Connection Over Comparison

My husband hates Facebook.

He sees it as this game of trying to one-up each other, as if life hasn’t happened unless it’s documented: Look at this great vacation I went on! Watch my perfect partner and I smooch on the beach. Look at this delicious dinner I’m about to eat. Aren’t you jealous? 

I don’t mean to condemn all social media, because there is a place for it. For example, I will most likely post this on Facebook, giving you access to read these very words. Of course, it helps us to connect. But I notice in my own life that it can also make me feel terribly disconnected. So, what I am advocating for is having balance, connecting face to face in person with people who know us, and noticing when the comparison and jealousy game start to change your mood.

            I don’t hate Facebook as much as my husband does. But I do see what he’s getting at, and it has made me pause. Personally, I would much rather sit across from a friend and talk over coffee. I would like to stop by and hang out with my parents and look them in the eye and feel known. So then, why is it that I find myself mindlessly surfing through this fake version of life that others present? It feels dissociative, passive, deceptively innocuous, and way too easy. One could argue that social media helps us stay connected; people are busy, relationships take effort, and so pressing ‘like’ on a friend’s picture can be all we have capacity for. Sure, that’s not terrible, but is it enough?

From a mental health perspective, we need real and genuine connections with people who love us at our best and at our worst. In a sense, I’m talking about experiencing a secure attachment in relationship. This comes from feeling attuned with another person: feeling understood, accepted, and given space to be oneself even when it is different from the other. It means learning healthy boundaries of where you end and I begin. (More on the topic of boundaries to come!) Therapy can offer attunement, and it can also be found in healthy, secure relationships.

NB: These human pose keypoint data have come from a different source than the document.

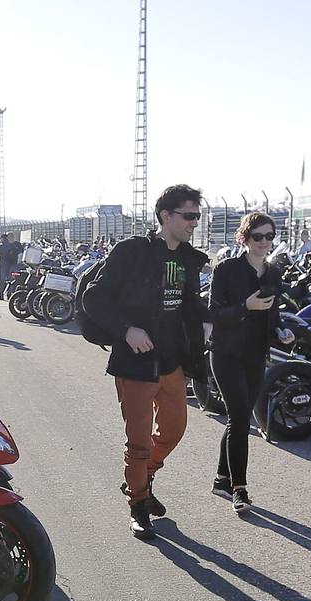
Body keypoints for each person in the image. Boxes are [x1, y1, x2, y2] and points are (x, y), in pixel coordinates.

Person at [81, 184, 211, 539]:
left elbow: (189, 303)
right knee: (138, 442)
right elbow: (95, 298)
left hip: (172, 362)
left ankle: (143, 476)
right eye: (188, 216)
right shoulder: (131, 252)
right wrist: (126, 330)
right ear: (165, 216)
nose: (194, 223)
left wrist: (210, 320)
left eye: (197, 216)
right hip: (135, 364)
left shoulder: (187, 258)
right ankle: (138, 504)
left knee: (173, 430)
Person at [207, 212, 295, 513]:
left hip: (256, 354)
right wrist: (245, 306)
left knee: (238, 417)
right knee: (241, 420)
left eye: (270, 236)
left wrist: (280, 330)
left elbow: (273, 314)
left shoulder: (272, 272)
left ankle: (221, 477)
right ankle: (239, 488)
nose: (265, 242)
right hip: (226, 353)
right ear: (245, 238)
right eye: (258, 236)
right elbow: (214, 314)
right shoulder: (226, 270)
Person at [0, 232, 23, 299]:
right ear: (7, 237)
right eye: (9, 236)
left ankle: (9, 294)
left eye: (12, 236)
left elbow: (21, 254)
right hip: (3, 264)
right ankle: (1, 295)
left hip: (14, 264)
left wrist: (19, 263)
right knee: (1, 280)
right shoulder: (1, 246)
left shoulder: (17, 245)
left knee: (13, 280)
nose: (11, 237)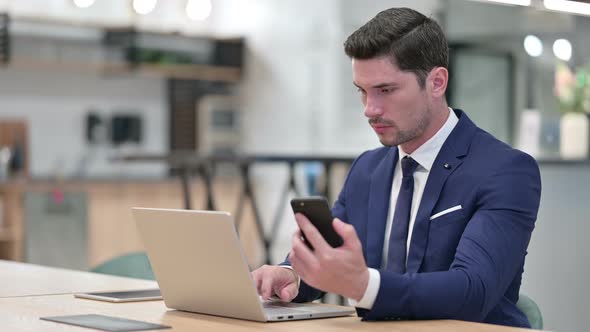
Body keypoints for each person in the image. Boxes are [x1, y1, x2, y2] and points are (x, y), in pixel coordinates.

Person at [252, 7, 541, 328]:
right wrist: (289, 274)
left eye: (385, 90)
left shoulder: (505, 171)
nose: (369, 110)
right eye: (362, 91)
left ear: (437, 82)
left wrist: (363, 286)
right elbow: (332, 264)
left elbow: (473, 291)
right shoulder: (367, 169)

A messy truth about relationships though, is that we are human, and that includes a dichotomy of being both “good” and “bad”. Whereas social media primarily shows the picture-perfect version of what people want to show, reality confronts us with our deficiencies. We are all too familiar with our own failures, ugly underbelly, loneliness, and bowls of top ramen for dinner.

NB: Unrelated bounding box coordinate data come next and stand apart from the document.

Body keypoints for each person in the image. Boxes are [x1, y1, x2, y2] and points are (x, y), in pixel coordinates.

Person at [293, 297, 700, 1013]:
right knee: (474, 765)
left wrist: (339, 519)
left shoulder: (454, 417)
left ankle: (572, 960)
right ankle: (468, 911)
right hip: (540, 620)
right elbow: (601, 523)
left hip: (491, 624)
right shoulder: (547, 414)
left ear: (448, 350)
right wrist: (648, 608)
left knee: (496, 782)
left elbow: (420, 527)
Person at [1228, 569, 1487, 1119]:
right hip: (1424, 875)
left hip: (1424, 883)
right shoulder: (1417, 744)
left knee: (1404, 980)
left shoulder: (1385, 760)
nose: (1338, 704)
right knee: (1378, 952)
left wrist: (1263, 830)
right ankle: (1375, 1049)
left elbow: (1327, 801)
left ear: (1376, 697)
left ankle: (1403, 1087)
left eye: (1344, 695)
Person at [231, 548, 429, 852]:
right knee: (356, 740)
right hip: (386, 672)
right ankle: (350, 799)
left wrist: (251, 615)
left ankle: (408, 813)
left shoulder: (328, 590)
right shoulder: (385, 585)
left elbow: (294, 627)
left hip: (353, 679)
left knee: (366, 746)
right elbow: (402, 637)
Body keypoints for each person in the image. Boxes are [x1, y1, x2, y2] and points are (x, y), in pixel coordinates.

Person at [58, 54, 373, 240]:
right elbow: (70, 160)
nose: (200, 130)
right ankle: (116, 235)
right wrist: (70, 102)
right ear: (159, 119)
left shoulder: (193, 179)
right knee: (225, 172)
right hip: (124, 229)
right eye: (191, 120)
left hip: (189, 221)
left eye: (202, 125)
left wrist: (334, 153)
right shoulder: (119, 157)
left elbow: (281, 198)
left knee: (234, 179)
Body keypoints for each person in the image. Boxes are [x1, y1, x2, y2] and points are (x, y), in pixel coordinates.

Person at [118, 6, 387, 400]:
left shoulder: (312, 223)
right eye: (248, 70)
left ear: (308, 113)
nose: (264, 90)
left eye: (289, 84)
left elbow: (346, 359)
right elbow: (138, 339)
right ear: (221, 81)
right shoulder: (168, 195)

I want to be someone who is bravely vulnerable about my insecurities, and also steadily joyful in what I can offer the world. I seek to hold both the “ideal” me and the “real” me, and choose not to beat up on the real me. Having compassion for my flaws moves me to find positive solutions to improve these. In this way, I choose kindness instead of condemnation. It also opens me up to have compassion and non-judgment for others.

That fear of judgment seems to be at the crux of social anxiety, disconnection, and low self esteem. And with it is this deeper need to be validated by others. We want the hit of endorphins when someone likes what we express, to have what matters to us matter to someone else. Ultimately, we want to feel seen. However, what I argue is that social media does not do a good-enough job of providing what we need.

For, behind it all are the questions: Am I enough? Am I worth being loved? Do I matter?

So often, I hear women asking these questions in various ways as they sit across from me. The answer can only in part be resolved when another exclaims: ‘Yes, Yes, Yes; you are enough!’. The trickier track is that we have to know it deep in ourselves and own it as truth, because no one can take that away.  

Even as I write this, I feel aware of my own desire for perfection and insecure fear of being judged for my writing or content; my desire for validation is real and needs my attention. Being honest about it helps me to dismantle the disappointment that could result from posting this. In that, I know my worth is not how many nods I receive, but acknowledging to myself that I had something worthwhile to say and you can do with it what you please (that boundary line where I end and you begin). In the end, I am advocating for balance, for letting go of comparisons both on and off our screens, for compassion of our flaws, for deeply attuned, in-person connection, and for being enough to ourselves.